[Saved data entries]
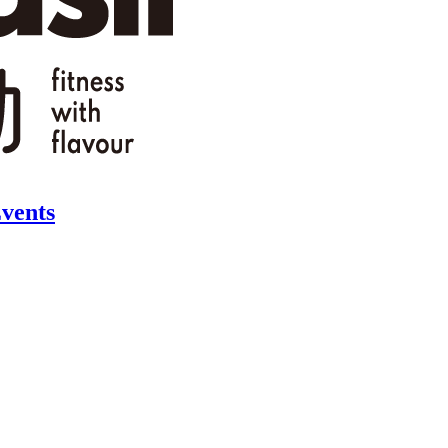
vents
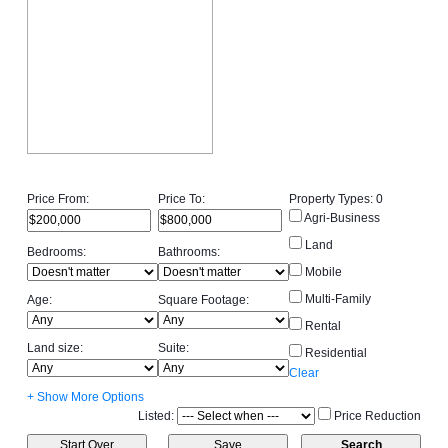
Price From:
Price To:
Property Types:
0
Agri-Business
Land
Bedrooms:
Bathrooms:
Mobile
Multi-Family
Age:
Square Footage:
Rental
Land size:
Suite:
Residential
Clear
+ Show More Options
Listed:
Price Reduction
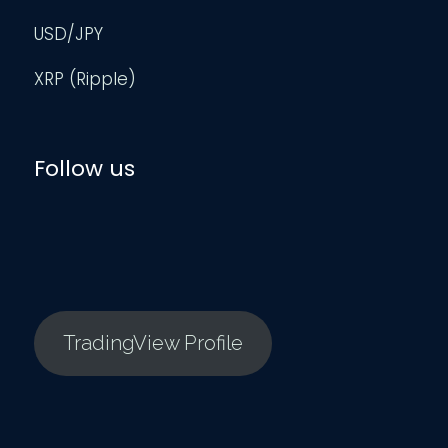
USD/JPY
XRP (Ripple)
Follow us
TradingView Profile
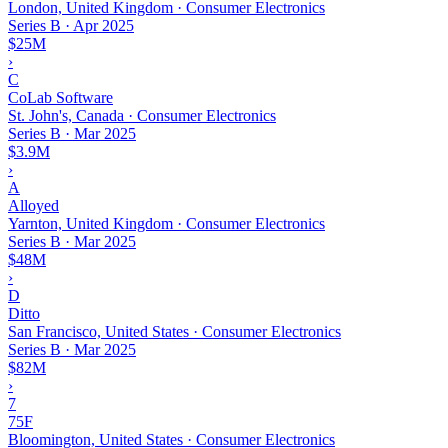
London, United Kingdom · Consumer Electronics
Series B
·
Apr 2025
$25M
›
C
CoLab Software
St. John's, Canada · Consumer Electronics
Series B
·
Mar 2025
$3.9M
›
A
Alloyed
Yarnton, United Kingdom · Consumer Electronics
Series B
·
Mar 2025
$48M
›
D
Ditto
San Francisco, United States · Consumer Electronics
Series B
·
Mar 2025
$82M
›
7
75F
Bloomington, United States · Consumer Electronics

WHAT IS NEEDED:
List each line of the listing above that contains the word "Consumer", treating uppercase and lowercase letters as different.

WRITTEN SOLUTION:
London, United Kingdom · Consumer Electronics
St. John's, Canada · Consumer Electronics
Yarnton, United Kingdom · Consumer Electronics
San Francisco, United States · Consumer Electronics
Bloomington, United States · Consumer Electronics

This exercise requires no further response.